Page excerpt:

+++

The sets, costumes and props for The Peony Pavilion, a 16th century Chinese opera that was to be the centerpiece of the 1998 Lincoln Center Festival, will reach the U.S. next week, but so far there is no production attached to them.

After a week of what were described as frustrating and largely unproductive negotiations, Festival Director Nigel Redden wrested the opera's trappings from the Shanghai Bureau of Culture and its director, Ma Bomin, who seized the materials on June 18. Ma, however, is still demanding changes in the production which she has criticized for its portrayal of China.

The mood at Lincoln Center is frenzied, though slightly more optimistic than it was two days ago. At that time, upon learning that the sets would not leave Shanghai by the deadline of June 25, Lincoln Center Chairman Beverly Sills stated, "the Bureau of Culture has constructively canceled the engagement of The Peony Pavilion as part of Lincoln Center Festival 98." There is now some hope that the show may yet open the festival July 7 as originally scheduled.

Still, the opera lacks a cast. According to Lincoln Center, the Shanghai Kunju Opera Company, which is presenting The Peony Pavilion, is holding rehearsals in Shanghai to make the alterations demanded by Ma. Sills said this was "contrary to our contract with the company. Lincoln Center has always maintained it is only interested in presenting the production that has been directed by Chen Shi-Zheng."

+++

Instructions for the task:
Continue the report on the dispute over the Lincoln Center Festival production of The Peony Pavilion, beginning after its final sentence.

Data to examine:

+++

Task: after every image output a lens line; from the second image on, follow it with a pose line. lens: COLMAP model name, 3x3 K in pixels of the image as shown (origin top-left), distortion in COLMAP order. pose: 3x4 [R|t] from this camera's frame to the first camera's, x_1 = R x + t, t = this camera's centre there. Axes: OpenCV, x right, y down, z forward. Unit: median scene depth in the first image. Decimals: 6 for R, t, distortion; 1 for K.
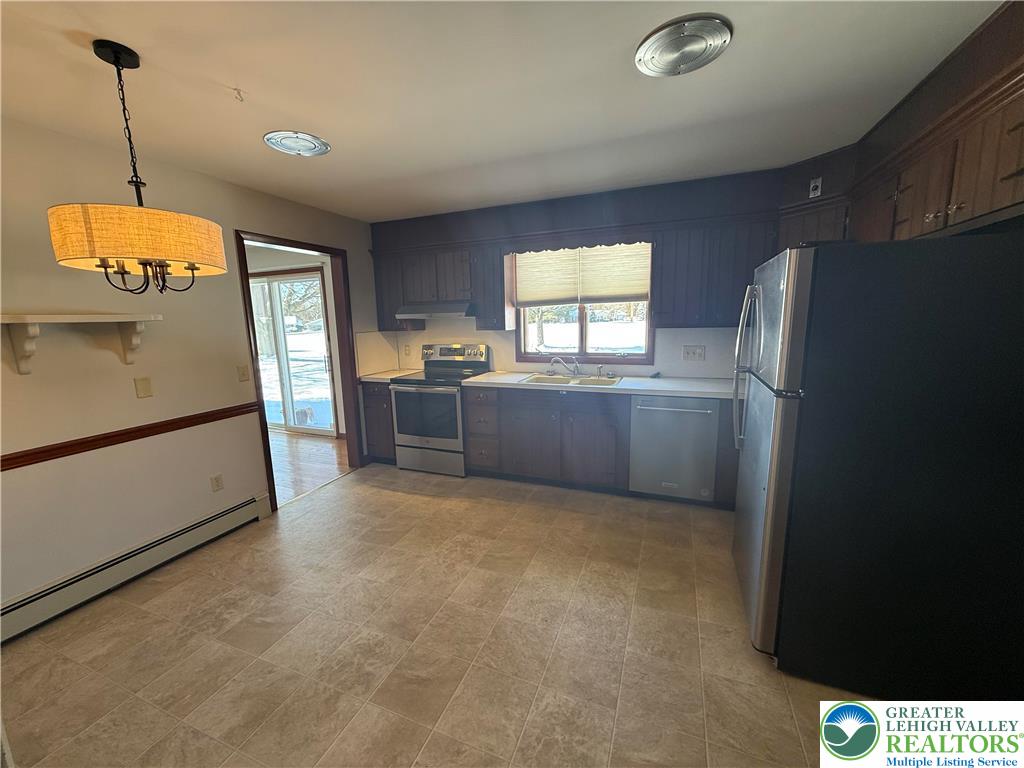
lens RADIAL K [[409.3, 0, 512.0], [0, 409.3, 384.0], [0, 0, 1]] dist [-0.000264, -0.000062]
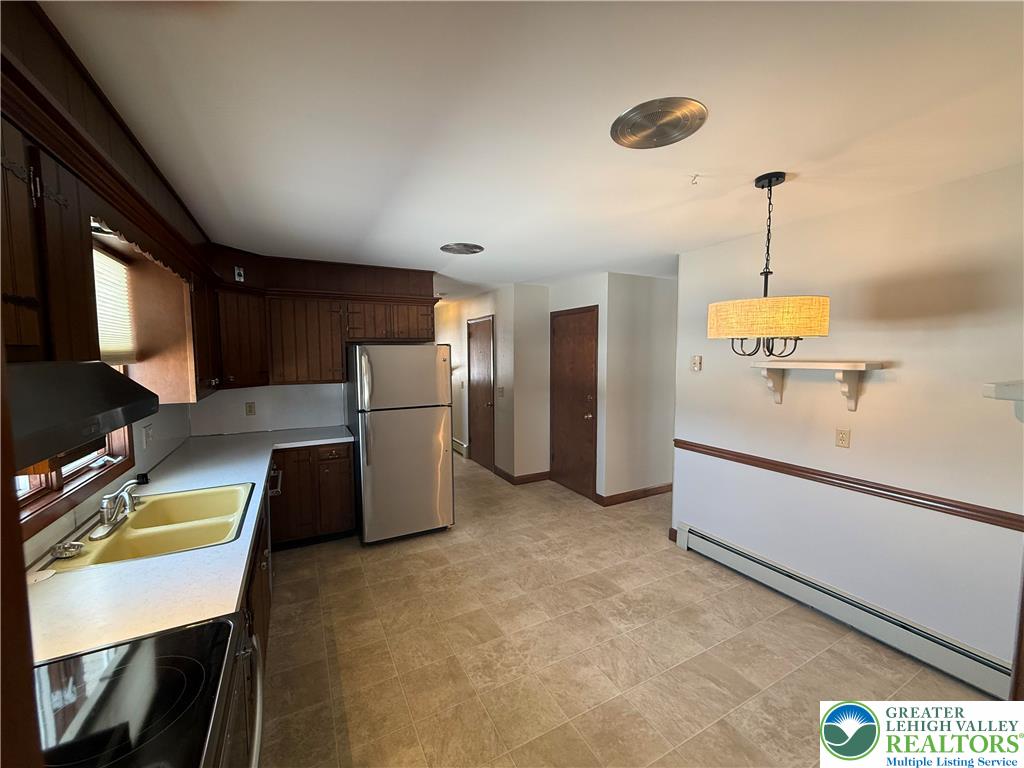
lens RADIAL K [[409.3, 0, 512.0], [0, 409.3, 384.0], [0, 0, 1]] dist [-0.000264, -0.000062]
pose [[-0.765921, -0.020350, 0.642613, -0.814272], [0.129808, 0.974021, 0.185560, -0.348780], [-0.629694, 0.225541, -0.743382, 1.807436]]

+++

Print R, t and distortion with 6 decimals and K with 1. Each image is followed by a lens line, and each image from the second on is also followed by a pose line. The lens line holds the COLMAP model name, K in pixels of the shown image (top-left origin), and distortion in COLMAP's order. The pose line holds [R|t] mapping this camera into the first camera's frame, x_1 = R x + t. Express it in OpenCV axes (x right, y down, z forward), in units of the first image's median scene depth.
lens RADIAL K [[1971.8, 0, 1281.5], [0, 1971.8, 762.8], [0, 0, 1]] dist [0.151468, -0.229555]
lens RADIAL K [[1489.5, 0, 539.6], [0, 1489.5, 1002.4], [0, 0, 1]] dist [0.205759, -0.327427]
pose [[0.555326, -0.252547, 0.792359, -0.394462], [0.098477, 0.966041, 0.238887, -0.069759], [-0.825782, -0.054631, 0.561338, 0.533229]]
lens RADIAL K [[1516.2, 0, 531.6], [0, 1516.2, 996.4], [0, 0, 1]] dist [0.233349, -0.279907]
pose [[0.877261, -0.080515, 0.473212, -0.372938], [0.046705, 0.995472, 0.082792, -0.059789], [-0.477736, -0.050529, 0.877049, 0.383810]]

+++

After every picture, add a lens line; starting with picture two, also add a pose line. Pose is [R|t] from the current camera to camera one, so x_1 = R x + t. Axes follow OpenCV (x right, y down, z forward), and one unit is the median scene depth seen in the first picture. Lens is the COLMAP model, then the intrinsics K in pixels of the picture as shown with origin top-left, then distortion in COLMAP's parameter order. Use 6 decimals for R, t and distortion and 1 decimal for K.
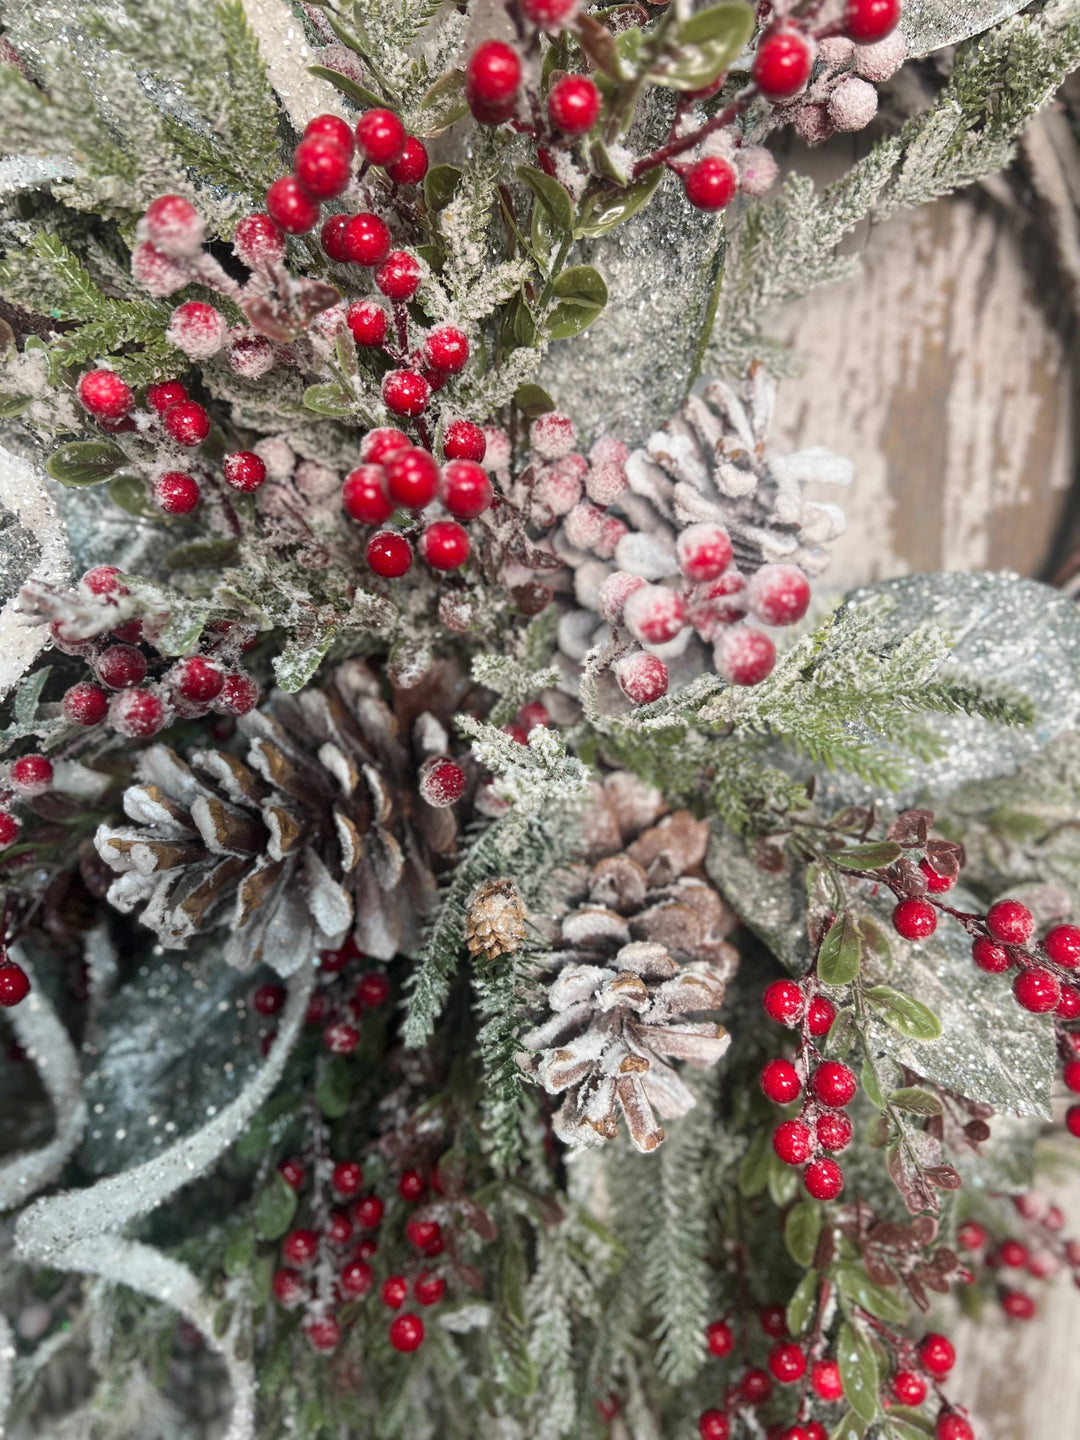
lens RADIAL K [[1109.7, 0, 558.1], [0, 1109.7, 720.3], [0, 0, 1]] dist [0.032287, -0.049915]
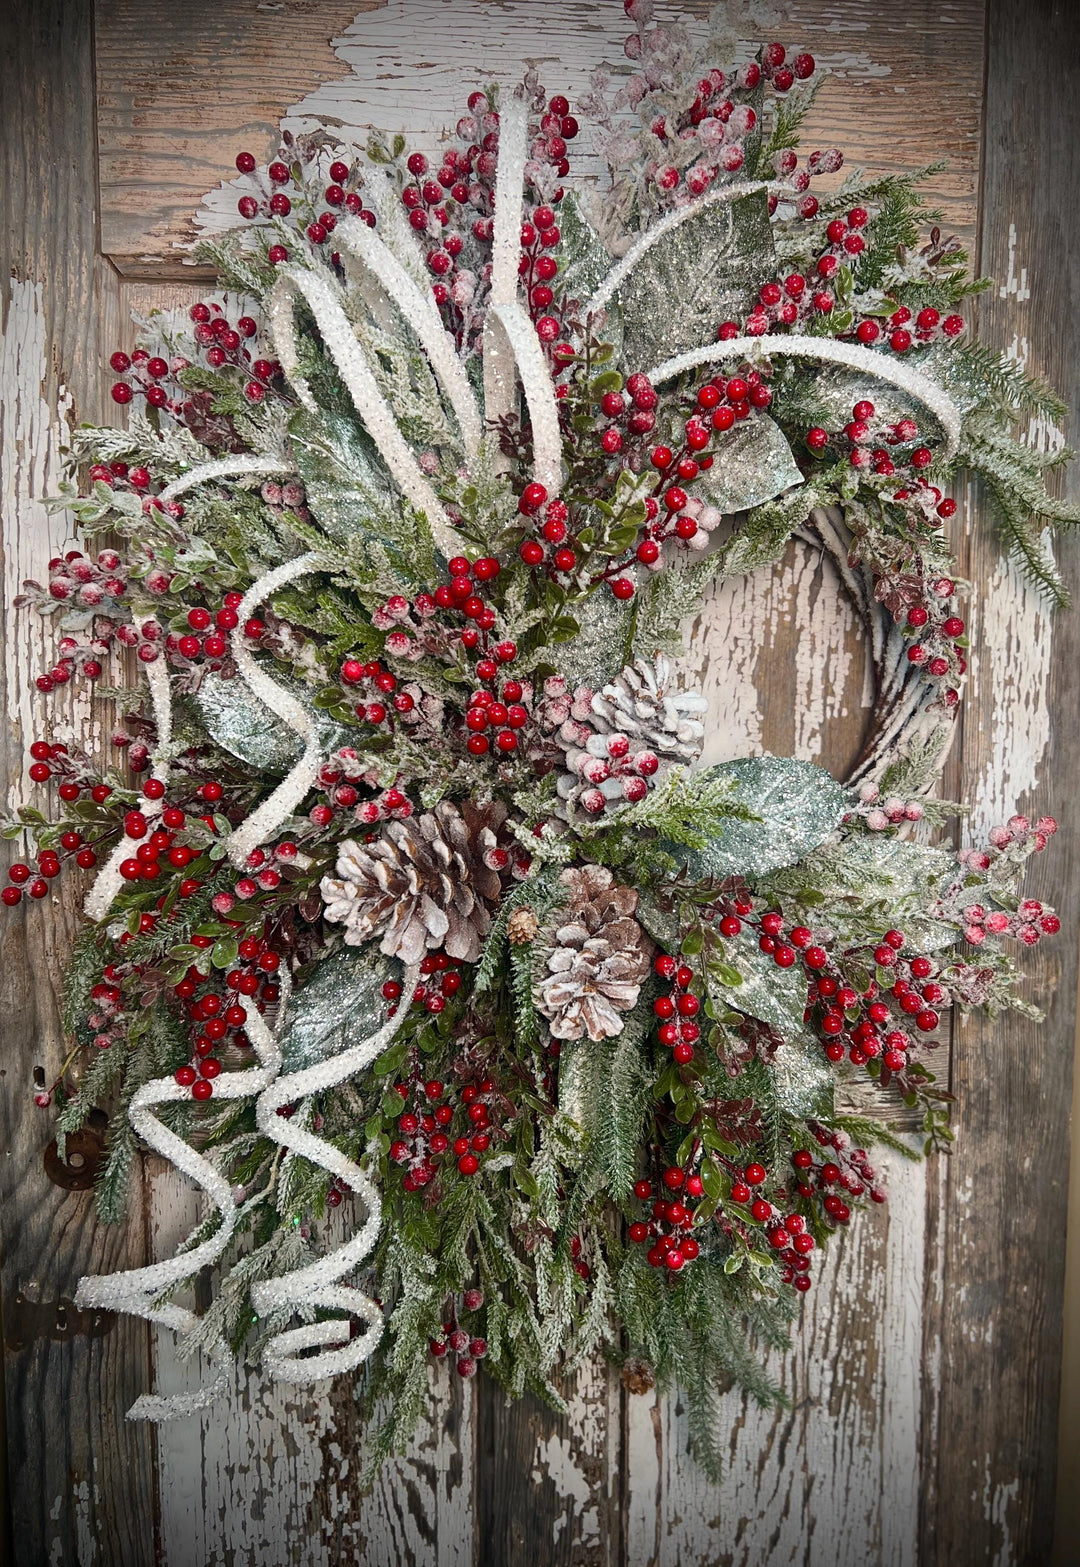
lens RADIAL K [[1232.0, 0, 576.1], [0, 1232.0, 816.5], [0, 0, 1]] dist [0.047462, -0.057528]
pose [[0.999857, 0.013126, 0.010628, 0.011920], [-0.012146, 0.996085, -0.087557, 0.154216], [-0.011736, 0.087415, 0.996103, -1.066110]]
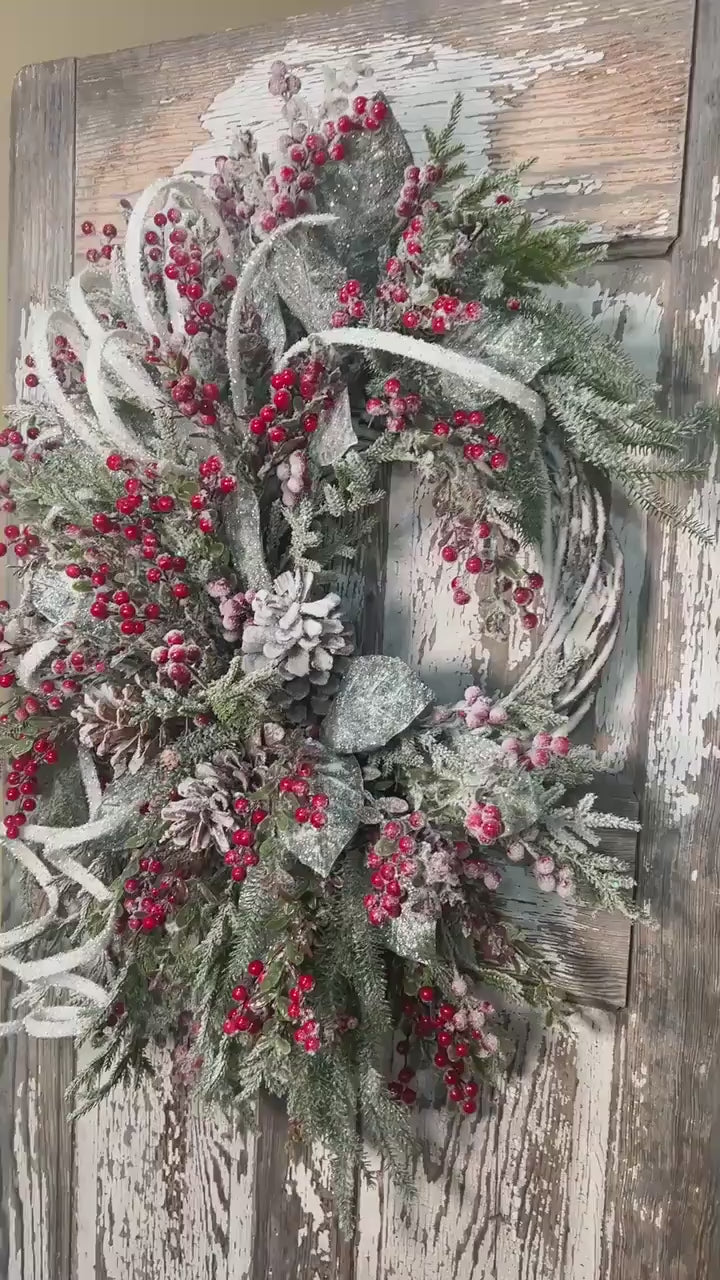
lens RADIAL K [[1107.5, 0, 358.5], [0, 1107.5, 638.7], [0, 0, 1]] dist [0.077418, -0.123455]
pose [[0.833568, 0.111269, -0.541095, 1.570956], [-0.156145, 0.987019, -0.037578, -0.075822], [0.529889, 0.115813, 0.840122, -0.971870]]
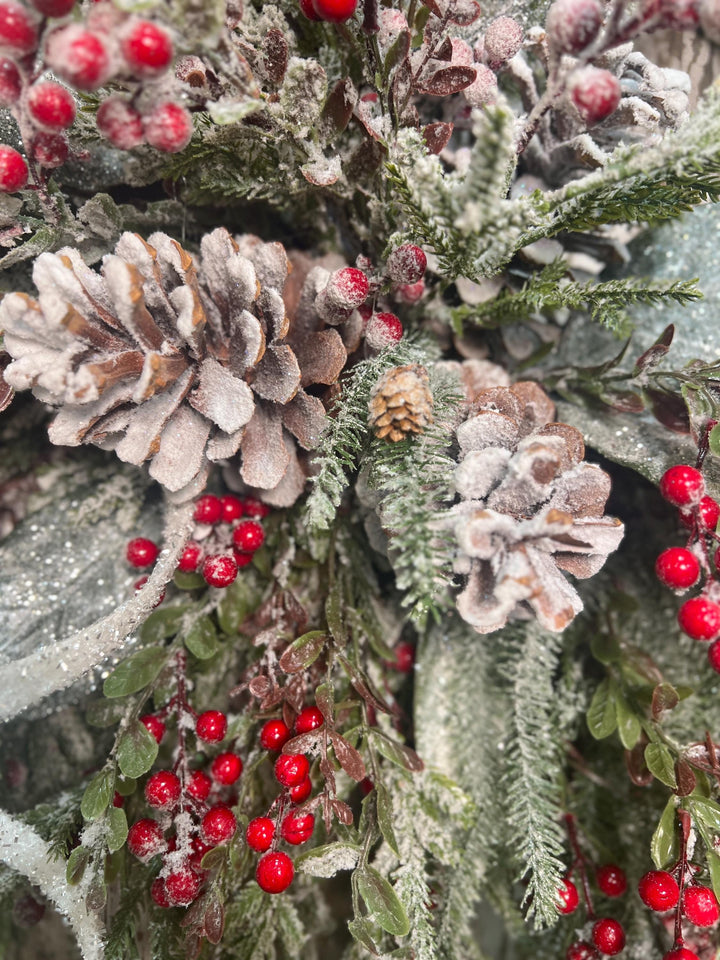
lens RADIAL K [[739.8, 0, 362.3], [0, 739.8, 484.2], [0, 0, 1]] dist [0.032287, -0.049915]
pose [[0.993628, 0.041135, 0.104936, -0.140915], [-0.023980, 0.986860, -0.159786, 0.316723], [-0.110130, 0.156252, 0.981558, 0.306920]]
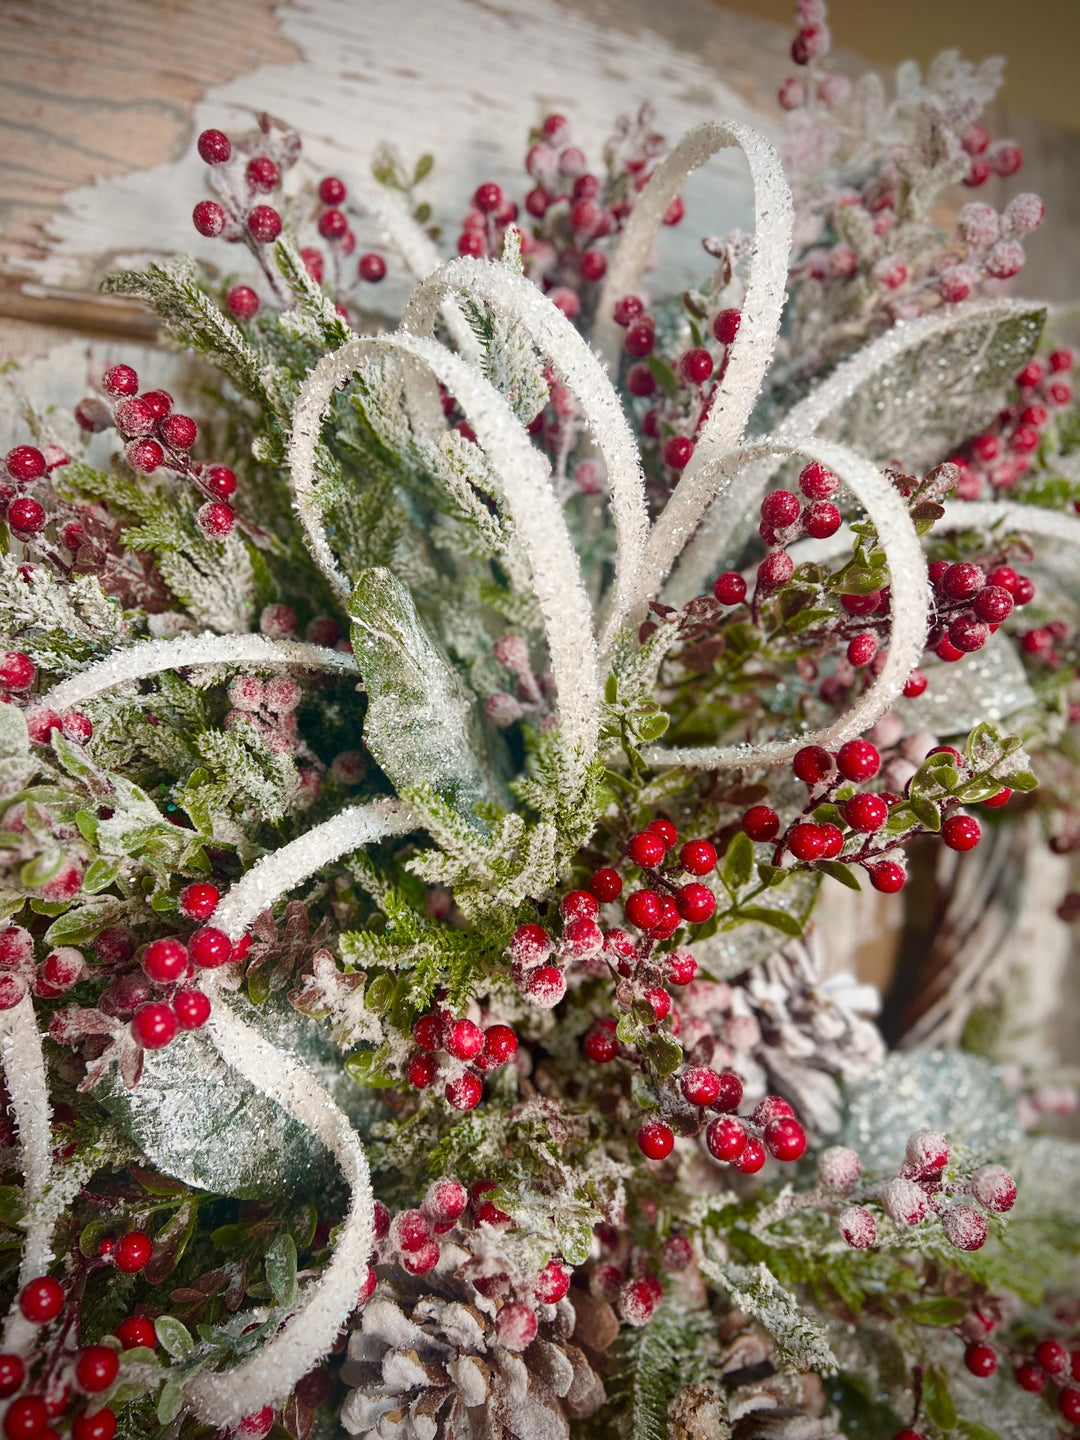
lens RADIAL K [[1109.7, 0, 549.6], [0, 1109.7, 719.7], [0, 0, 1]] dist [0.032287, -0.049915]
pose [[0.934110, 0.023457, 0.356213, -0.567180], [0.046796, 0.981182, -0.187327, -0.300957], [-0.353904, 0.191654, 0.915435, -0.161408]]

+++

Written answer:
The 1598 work by Tang Xianxu, which tells the erotic story of a young woman who meets her lover in a dream, has been long censored in China. Ma has said it was the bureau's intention to make appropriate revisions in the work before it traveled abroad. In a statement, she accused Chen of infusing the ancient opera with "feudal," "ignorant" and "pornographic" aspects. Unless there is some intervention in the situation by President Clinton, who is now visiting China, it seems unlikely the production would meet the approval of Ma by July 3, the day the opera's actors are to depart for the U.S. Nevertheless, efforts at reconciliation continue. "We are working with Ms. Ma and the bureau on their requirement that some of the staging be changing and be cut," said festival publicist Eileen McMahon. She added that the delay in the arrival of the sets and costumes would require "round-the-clock" work if the show it to meet the July 7 premiere date. "Getting the sets and costumes this late is a burden," she said.

Meanwhile, Redden and Chen will examine the changes in the opera being suggested by the bureau and Ma, who is a former opera singer herself. Sills stressed, however, that "only those revisions approved by Mr. Chen will be in the production which is presented at Lincoln Center."